Essa é a consequência de aceitarmos a produtividade de perspectivas caracterizadas como “nominalistas dinâmicas”, ou seja, fundadas na defesa de o campo de intervenção clínica diante do sofrimento psíquico ser animado pela instauração de categorias classificatórias com força performativa capaz de organizar retroativamente fenômenos no interior de quadros descritivos que servem não apenas como quadros de produção de sentido para as experiências singulares de sofrimento, mas também como quadros indutores de efeitos posteriores, processo de performatividade retroativa chamado de “efeito de looping”. Nesse sentido, lembremos Ian Hacking, para quem uma patologia mental não descreve uma espécie natural, como talvez seja o caso de uma doença orgânica como câncer ou mal de Parkinson. Ela cria performativamente uma nova situação na qual sujeitos se veem inseridos.30 Fato compreensivo se aceitarmos que categorias clínicas ligadas à descrição do sofrimento psíquico são objeto de elaboração reflexiva e discursiva por parte dos próprios sujeitos que elas visam descrever. Tal reflexão é capaz de produzir um nível significativo de reorientação de ações e condutas, sejam elas conscientes, sejam involuntárias. Nesse sentido, classificações de sofrimento psíquico não são “espécies indiferentes”, como são aquelas usadas para descrever fenômenos do mundo físico, mas “espécies interativas”, ou seja, há uma interação entre categorias e objetos através da apropriação autorreflexiva e da posterior modificação dos objetos.

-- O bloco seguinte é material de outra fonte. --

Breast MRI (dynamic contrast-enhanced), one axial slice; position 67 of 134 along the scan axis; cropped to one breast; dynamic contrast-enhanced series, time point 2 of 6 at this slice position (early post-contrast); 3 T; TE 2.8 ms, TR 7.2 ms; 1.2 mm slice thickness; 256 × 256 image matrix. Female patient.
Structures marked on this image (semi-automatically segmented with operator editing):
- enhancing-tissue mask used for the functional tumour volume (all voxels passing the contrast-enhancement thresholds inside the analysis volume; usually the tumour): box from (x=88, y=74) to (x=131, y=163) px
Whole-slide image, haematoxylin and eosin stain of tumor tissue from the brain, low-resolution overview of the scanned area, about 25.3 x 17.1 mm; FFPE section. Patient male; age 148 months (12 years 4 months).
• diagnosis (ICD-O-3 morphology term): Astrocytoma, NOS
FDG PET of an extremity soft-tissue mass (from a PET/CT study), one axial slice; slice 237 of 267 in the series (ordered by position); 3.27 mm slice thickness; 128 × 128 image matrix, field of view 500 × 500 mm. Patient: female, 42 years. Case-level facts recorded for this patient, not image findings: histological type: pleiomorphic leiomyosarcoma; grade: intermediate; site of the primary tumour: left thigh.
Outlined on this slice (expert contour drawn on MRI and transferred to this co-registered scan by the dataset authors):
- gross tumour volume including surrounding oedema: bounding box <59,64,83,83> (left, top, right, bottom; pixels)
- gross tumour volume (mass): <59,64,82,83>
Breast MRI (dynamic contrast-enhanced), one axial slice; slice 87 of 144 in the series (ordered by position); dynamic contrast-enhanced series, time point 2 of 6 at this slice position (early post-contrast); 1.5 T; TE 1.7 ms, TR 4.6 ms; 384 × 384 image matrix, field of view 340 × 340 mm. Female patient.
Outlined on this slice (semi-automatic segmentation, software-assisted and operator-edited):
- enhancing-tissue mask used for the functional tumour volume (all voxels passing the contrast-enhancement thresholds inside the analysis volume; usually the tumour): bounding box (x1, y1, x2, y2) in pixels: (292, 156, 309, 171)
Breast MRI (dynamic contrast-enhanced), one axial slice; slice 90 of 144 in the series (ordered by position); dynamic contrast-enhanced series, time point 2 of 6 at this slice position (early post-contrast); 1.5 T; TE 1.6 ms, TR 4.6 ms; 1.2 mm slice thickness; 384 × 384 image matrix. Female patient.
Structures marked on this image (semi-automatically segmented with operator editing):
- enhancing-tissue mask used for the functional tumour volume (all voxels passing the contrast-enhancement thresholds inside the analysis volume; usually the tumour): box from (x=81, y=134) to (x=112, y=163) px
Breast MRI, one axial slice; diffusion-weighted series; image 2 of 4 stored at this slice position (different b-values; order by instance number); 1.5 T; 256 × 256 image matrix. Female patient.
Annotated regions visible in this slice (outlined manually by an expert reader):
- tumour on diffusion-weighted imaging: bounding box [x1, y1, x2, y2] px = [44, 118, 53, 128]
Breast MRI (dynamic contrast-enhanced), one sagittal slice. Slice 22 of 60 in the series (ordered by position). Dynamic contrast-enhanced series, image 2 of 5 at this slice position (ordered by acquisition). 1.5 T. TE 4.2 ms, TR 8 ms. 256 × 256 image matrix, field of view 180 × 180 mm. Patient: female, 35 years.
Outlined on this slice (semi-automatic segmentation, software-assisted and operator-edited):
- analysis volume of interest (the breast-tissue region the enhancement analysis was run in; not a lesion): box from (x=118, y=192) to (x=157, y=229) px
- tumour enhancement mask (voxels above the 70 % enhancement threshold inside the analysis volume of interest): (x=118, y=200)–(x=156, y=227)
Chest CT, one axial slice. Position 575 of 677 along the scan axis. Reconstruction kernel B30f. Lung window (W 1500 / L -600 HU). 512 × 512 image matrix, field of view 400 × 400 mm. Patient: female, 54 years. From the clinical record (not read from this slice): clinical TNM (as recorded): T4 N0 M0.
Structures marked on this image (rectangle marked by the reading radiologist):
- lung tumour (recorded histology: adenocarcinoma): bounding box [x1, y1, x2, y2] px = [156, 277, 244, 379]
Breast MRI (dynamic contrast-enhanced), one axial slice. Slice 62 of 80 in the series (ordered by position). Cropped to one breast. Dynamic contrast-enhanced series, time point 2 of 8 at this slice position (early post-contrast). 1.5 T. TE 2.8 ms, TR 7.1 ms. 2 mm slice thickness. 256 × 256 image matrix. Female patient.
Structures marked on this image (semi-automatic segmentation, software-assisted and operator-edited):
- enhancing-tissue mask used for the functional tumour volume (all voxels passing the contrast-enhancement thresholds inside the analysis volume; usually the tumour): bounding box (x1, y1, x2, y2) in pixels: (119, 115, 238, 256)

Por fim, como o fundamento atual da nossa tecnologia de intervenção clínica é farmacológica, a configuração das categorias tenderá a ter a conformação do espectro de atuação do fármaco em questão.”

29 Essa literatura é extensa e tem seu momento fundador, entre outros, em Foucault (Histoire de la folie, 1962). Para desdobramentos contemporâneos, ver, principalmente, Kincald; Sullivan (Classifying Psychopathology, 2014), assim como Zachar, (A Metaphysics of Psychopathology, 2014), Cooper (Classifying Madness, 2005) e Murphy (Psychiatry in the Scientific Image, 2012).

30 Esse é um importante ponto defendido por Hacking (Historical Ontology, 2004, p. 106), para quem, no que se refere a classificações de doenças mentais, “um tipo [kind] de pessoa vem à existência ao mesmo tempo que a própria categoria clínica [kind] foi inventada. Em alguns casos, nossas classes e classificações conspiram para aparecer uma suportada pela outra”. A respeito desse nominalismo dinâmico, ver também Davidson (The Emergence of Sexuality, 2004).